· What happen?
Local newspaper quoting from Bakrie Group key spokeperson, Christopher Fong, highlighted that if somehow Rothschild won the EGM on 21 Feb 2012 and replace the existing 12 boards of Directors in Bumi Plc, meaning that the Bakrie Separation Agreement signed last week has been breached and Bakrie Group would take a legal action to the Indonesia Financial Services Authority (OJK) which the new board members of Bumi Plc will face a potential Mandatory Tender Offer (MTO) if Nat’s proposal passed.
· How possible US$8bn cash offer?
Mr Fong reiterates that based on Indonesia’s capital market regulation, if there’s a change in majority shareholders in Bumi Resources (BUMI IJ), then Bumi Plc will subject to MTO and has to pay US$4bn of 70% of BUMI IJ floating shares and US$4bn debt in BUMI IJ, as creditor has the priority to be paid off if there’s change in majority share/stake holders (based on general financial covenant in banking). BRAU IJ tender offer occurred in 2011 at Rp540/share when Vallar acquired the majority stake.

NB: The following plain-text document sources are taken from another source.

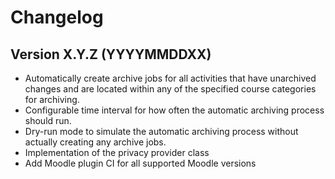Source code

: # Changelog

## Version X.Y.Z (YYYYMMDDXX)

- Automatically create archive jobs for all activities that have unarchived changes and are located within any of the
  specified course categories for archiving.
- Configurable time interval for how often the automatic archiving process should run.
- Dry-run mode to simulate the automatic archiving process without actually creating any archive jobs.
- Implementation of the privacy provider class
- Add Moodle plugin CI for all supported Moodle versions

This is a valid reason in our view, considering Bakrie Group has a strong network access to Indonesia capital market regulators. In addition, political wise Indonesia regulators or Government will unlikely let one of the largest Indonesia coal assets, KPC and Arutmin (CCoW 1st Gen), controlled by foreign Investor which against the New Mining Law 4/2009 as it also subject to foreign ownership divestment clause as well. So from here, BUMI IJ stock may look attractive for trading idea.